■ **Required action**
Extract only the first line of the listing and every line after it up to and including the one with "ในสิงคโปร์ และในโลกโซเชี่ยล มีกว่า". Omit the pictures.

■ **Given entries**
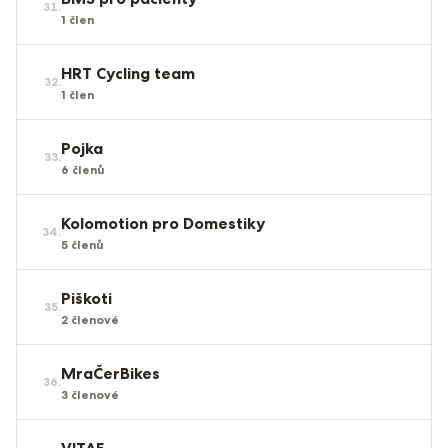
31
.
1
člen
HRT Cycling team
32
.
1
člen
Pojka
33
.
6
členů
Kolomotion pro Domestiky
34
.
5
členů
Piškoti
35
.
2
členové
MraČerBikes
36
.
3
členové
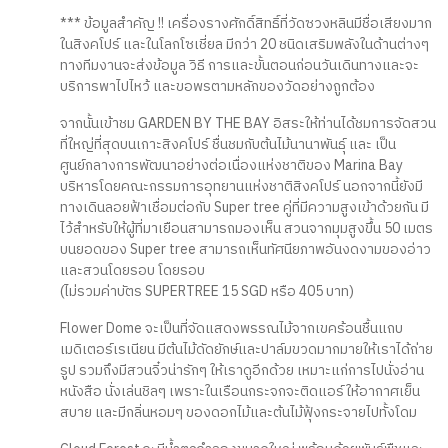
*** ข้อมูลสำคัญ !! เครื่องรางศักดิ์สิทธิ์ที่วัดซวงหลินมีชื่อเสียงมาก
ในสิงคโปร์ และในโลกโซเชี่ยล มีกว่า 20 ชนิดเสริมพลังในด้านต่างๆ
ทางทีมงานจะส่งข้อมูล วิธี การและขั้นตอนก่อนวันเดินทางและจะ
บริการพาไปไหว้ และขอพรตามหลักของวัดอย่างถูกต้อง
จากนั้นเข้าชม GARDEN BY THE BAY อิสระให้ท่านได้ชมการจัดสวน
ที่ใหญ่ที่สุดบนเกาะสิงคโปร์ ชื่นชมกับต้นไม้นานาพันธุ์ และ เป็น
ศูนย์กลางการพัฒนาอย่างต่อเนื่องแห่งชาติของ Marina Bay
บริหารโดยคณะกรรมการอุทยานแห่งชาติสิงคโปร์ นอกจากนี้ยังมี
ทางเดินลอยฟ้าเชื่อมต่อกับ Super tree คู่ที่มีความสูงเข้าด้วยกัน มี
ไว้สำหรับให้ผู้ที่มาเยือนสามารถมองเห็น สวนจากมุมสูงขึ้น 50 เมตร
บนยอดของ Super tree สามารถเห็นทัศนียภาพอันงดงามของอ่าว
และสวนโดยรอบ โดยรอบ
(ไม่รวมค่าบัตร SUPERTREE 15 SGD หรือ 405 บาท)
Flower Dome จะเป็นที่จัดแสดงพรรณไม้จากเขคร้อนชื้นแถบ
เมดิเตอร์เรเนียน มีต้นไม้ดัดยักษ์และปาล์มขวดมากมายให้เราได้ถ่าย
รูป รวมถึงมีสวนจิ๋วน่ารักๆ ให้เราดูอีกด้วย เหมาะแก่การไปนั่งอ่าน
หนังสือ นั่งเล่นชิลๆ เพราะในเรือนกระจกจะติดแอร์ให้อากาศเย็น
สบาย และมีกลิ่นหอมๆ ของดอกไม้และต้นไม้ฟุ้งกระจายไปทั้งโดม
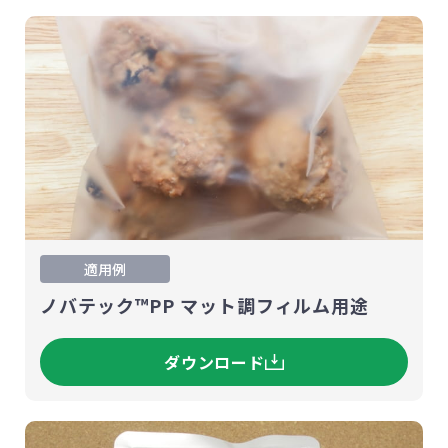
適用例
ノバテック™PP マット調フィルム用途
ダウンロード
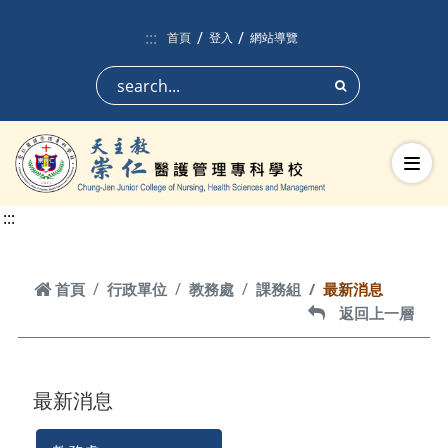
跳到頁面主要內容區
:::
首頁
登入
網站導覽
搜尋
切換
:::
首頁
首頁
行政單位
教務處
課務組
最新消息
返回上一層
返回上一層
最新消息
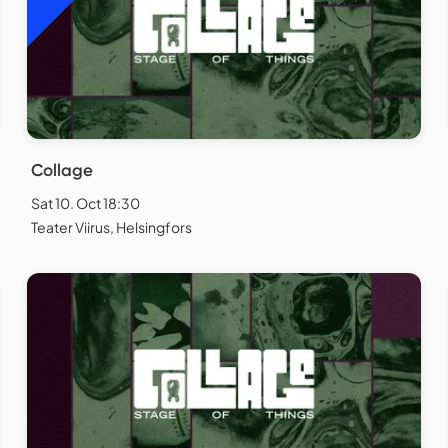
Collage
Sat 10. Oct 18:30
Teater Viirus, Helsingfors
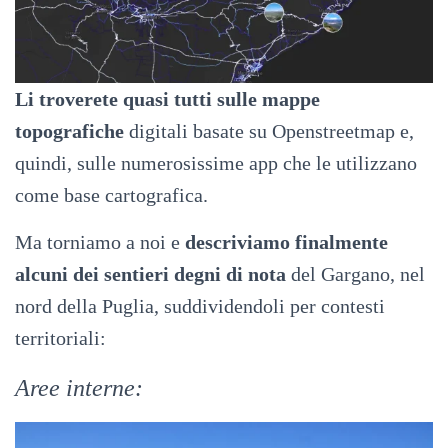
Li troverete quasi tutti sulle mappe
topografiche
digitali basate su Openstreetmap e,
quindi, sulle numerosissime app che le utilizzano
come base cartografica.
Ma torniamo a noi e
descriviamo finalmente
alcuni dei sentieri degni di nota
del Gargano, nel
nord della Puglia, suddividendoli per contesti
territoriali:
Aree interne:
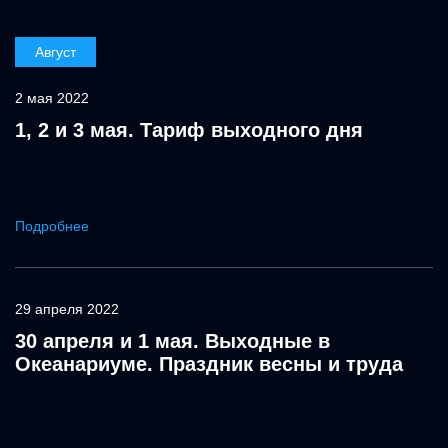
Август
2 мая 2022
1, 2 и 3 мая. Тариф выходного дня
Подробнее
29 апреля 2022
30 апреля и 1 мая. Выходные в
Океанариуме. Праздник весны и труда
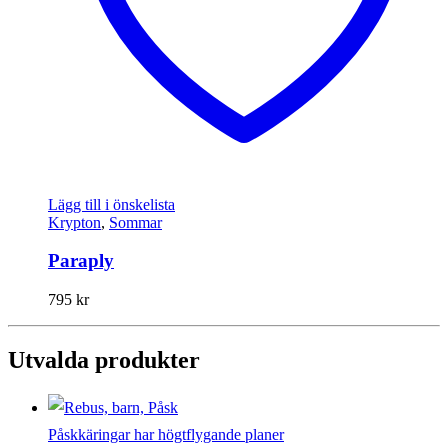
Lägg till i önskelista
Krypton
,
Sommar
Paraply
795
kr
Utvalda produkter
Påskkäringar har högtflygande planer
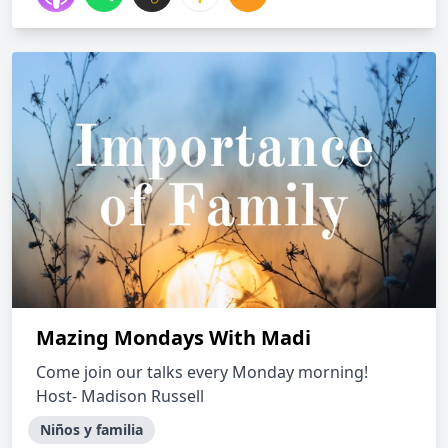
Mazing Mondays With Madi
Come join our talks every Monday morning!
Host- Madison Russell
Niños y familia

■ **Solution to the exercise**
31
.
1
člen
HRT Cycling team
32
.
1
člen
Pojka
33
.
6
členů
Kolomotion pro Domestiky
34
.
5
členů
Piškoti
35
.
2
členové
MraČerBikes
36
.
3
členové
*** ข้อมูลสำคัญ !! เครื่องรางศักดิ์สิทธิ์ที่วัดซวงหลินมีชื่อเสียงมาก
ในสิงคโปร์ และในโลกโซเชี่ยล มีกว่า 20 ชนิดเสริมพลังในด้านต่างๆ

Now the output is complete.